The budget includes $95 million for reserves to make up the loss of the BP money in 2019. But legislators acknowledge that the money could go to address changes to federal funding for Medicaid or changes to other programs, including the Children's Health Insurance Program (CHIP).
Legislators also provided flat funding for the Department of Corrections; the Alabama Department of Mental Health and the Alabama Department of Human Resources. It does not provide pay raises to state workers -- who have not received a cost-of-living-adjustment since 2008 -- but increases the state's share of insurance funding from $850 per employee per month to $930 per employee per month.
The budget provides $3.3 million to the Alabama Law Enforcement Agency to hire 30 additional state troopers, and provides modest increases of $175,000 to the Alabama Department of Environmental Management -- which lost nearly all its General Fund money a few years ago -- and $800,000 to the Forestry Commission.

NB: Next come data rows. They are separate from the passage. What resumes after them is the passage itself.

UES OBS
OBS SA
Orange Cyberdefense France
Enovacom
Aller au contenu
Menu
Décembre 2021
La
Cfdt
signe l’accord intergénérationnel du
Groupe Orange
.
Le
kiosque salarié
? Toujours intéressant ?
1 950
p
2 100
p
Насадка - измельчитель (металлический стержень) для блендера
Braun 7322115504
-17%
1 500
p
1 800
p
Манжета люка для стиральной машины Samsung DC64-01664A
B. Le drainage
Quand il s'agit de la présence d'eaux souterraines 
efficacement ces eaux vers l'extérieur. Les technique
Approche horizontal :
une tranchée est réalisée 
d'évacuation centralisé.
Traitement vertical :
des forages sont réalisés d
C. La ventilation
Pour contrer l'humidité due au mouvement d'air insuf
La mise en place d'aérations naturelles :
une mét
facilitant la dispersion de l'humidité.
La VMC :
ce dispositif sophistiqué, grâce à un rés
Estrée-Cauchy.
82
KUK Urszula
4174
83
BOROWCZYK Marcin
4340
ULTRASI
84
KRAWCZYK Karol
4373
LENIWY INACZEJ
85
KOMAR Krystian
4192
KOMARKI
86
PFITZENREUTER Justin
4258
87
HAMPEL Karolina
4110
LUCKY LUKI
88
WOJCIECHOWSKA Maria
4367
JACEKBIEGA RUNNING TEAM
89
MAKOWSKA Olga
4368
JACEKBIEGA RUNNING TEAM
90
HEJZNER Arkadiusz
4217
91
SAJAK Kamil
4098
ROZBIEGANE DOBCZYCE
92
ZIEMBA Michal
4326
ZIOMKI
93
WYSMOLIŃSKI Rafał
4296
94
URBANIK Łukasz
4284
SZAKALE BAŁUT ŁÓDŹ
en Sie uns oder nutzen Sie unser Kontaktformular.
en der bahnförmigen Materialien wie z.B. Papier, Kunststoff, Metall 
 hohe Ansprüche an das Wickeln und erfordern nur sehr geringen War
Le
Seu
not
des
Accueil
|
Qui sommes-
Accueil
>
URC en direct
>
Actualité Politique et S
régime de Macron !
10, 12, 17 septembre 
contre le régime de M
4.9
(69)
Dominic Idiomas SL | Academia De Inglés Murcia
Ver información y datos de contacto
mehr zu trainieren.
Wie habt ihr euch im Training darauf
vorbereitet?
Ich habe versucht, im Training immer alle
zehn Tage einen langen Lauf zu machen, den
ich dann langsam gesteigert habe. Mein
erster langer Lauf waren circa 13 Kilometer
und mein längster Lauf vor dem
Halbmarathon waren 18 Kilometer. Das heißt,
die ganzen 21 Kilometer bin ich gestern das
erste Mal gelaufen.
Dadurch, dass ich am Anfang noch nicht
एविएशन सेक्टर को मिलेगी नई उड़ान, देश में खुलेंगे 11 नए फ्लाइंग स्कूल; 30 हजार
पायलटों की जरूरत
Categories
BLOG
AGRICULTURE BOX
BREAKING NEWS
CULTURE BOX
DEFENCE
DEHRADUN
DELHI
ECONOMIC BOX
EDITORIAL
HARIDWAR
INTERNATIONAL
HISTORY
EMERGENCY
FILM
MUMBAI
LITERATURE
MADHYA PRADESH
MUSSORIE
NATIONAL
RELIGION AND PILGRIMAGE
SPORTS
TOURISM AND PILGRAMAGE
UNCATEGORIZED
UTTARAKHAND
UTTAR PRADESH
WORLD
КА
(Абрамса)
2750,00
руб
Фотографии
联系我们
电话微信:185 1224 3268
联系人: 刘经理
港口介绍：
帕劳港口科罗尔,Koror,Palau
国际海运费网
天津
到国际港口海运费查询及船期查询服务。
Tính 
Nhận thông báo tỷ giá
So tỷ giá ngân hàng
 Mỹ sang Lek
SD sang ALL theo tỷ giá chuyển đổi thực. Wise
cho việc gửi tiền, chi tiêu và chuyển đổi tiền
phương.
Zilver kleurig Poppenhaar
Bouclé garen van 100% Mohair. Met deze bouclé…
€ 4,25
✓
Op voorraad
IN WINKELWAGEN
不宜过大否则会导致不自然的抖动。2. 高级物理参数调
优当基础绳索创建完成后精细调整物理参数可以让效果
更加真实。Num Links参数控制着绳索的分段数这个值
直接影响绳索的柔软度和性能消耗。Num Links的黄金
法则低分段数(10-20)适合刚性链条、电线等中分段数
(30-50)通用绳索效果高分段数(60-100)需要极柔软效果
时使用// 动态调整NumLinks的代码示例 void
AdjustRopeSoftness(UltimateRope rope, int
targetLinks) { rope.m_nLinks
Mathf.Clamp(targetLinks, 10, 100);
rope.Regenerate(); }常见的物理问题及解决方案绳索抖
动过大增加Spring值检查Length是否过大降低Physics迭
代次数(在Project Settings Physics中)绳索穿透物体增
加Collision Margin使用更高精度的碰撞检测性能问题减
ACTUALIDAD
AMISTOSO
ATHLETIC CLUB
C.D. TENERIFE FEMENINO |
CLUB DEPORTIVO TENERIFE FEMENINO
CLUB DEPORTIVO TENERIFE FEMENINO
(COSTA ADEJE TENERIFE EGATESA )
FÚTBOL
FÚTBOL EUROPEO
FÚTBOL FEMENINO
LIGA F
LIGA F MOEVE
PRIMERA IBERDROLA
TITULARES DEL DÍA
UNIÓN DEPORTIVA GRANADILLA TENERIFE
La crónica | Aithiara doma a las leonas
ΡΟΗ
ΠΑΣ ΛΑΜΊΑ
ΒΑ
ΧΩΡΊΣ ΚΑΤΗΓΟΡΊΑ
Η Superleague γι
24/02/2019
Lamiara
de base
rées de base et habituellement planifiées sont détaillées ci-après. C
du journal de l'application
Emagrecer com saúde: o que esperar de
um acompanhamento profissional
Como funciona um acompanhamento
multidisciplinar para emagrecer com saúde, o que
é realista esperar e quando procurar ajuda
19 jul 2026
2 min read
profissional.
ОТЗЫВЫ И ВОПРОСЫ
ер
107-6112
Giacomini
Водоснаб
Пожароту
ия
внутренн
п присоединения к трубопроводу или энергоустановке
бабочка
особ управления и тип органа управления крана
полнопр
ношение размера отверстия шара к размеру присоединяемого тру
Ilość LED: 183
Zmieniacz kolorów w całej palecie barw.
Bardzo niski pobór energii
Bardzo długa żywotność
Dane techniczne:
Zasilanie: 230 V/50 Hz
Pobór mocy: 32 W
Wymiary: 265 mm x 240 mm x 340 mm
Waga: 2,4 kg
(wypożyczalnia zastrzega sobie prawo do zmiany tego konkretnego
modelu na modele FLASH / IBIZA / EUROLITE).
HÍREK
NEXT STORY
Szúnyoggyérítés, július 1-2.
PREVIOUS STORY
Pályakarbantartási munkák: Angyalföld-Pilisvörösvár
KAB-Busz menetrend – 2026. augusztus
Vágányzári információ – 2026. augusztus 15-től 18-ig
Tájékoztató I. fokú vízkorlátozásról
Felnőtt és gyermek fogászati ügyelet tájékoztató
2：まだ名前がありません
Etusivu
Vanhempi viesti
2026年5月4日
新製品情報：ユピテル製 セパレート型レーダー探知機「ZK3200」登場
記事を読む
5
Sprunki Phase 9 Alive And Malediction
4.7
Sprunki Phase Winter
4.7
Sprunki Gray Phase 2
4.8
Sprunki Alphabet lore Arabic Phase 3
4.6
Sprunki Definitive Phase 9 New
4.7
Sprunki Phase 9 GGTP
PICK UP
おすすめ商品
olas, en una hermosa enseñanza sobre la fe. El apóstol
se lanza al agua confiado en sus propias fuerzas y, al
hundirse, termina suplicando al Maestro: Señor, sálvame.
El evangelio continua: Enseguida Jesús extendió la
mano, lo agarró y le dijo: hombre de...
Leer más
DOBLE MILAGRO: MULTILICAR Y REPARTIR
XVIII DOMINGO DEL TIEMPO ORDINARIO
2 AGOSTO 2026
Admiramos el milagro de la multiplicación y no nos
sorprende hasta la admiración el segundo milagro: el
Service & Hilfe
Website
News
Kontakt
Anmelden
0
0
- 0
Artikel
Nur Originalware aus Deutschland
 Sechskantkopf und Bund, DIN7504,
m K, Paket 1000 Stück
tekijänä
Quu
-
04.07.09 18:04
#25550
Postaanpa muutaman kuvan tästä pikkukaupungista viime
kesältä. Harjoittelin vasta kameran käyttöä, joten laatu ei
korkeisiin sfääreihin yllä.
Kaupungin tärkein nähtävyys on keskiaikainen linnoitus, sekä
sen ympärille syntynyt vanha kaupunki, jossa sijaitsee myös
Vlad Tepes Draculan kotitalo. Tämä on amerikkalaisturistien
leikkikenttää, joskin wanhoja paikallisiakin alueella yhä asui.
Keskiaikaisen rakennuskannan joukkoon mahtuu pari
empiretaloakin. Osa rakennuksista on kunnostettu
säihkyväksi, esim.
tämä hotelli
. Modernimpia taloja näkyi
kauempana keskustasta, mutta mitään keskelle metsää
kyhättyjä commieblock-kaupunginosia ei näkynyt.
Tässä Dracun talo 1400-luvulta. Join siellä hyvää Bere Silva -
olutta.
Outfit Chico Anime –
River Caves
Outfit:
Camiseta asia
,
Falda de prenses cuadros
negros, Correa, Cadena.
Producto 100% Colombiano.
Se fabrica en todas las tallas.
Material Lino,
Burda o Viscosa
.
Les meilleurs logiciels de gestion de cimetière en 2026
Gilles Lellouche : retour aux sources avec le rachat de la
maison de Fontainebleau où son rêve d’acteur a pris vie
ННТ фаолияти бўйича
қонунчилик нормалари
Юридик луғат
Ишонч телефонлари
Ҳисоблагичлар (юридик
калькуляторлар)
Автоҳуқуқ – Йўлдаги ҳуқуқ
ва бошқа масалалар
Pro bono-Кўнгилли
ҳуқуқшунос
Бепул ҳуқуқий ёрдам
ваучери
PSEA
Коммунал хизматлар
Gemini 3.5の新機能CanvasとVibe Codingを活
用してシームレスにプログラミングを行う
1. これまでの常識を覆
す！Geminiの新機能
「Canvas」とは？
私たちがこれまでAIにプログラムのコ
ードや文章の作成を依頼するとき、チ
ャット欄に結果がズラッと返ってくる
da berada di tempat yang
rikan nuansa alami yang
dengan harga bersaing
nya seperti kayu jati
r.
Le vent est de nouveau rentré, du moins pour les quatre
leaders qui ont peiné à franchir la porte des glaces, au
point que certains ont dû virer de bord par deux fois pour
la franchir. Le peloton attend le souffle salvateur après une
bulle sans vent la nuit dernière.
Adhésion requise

The budget includes language to direct a proposed five percent increase in the price of liquor to provide an added $8.2 million for the state's district attorneys and courts. Like other state agencies, district attorneys and courts have lost millions of dollars in the last 10 years. The Alabama Alcoholic Beverage Control (ABC) board has not yet voted on the proposal.
DA's received about $38 million in the 2008 General Fund; under the proposed budget, they get $26 million. The state's trial courts, which got $151.2 million from the General Fund in 2008, should get $97.2 million in the budget.
Sen. Bill Holtzclaw, R-Madison, objected to the liquor price increase, saying it was a way for the Legislature to avoid taking responsibility for a tax vote. The Senate defeated the measure.
Sanford's amendment was more controversial. By cutting state agencies 3.4 percent, the amendment would add $63.5 million a year to ALDOT for road projects. Sanford argued it was a way to meet the state's infrastructure needs without raising the state's gas tax.
But the proposal drew criticism from Sanford's fellow Republicans, who said the across-the-board cuts overlooked the varying needs and conditions of different state agencies.
"When you cut everything equally across the board, not only is it not efficient but in other places, it doesn't make any sense," said Sen. Dick Brewbaker, R-Pike Road. "No one here believes we should be cutting Corrections 2.4 percent."
The amendment was defeated, but Sanford had the budget read later in the evening.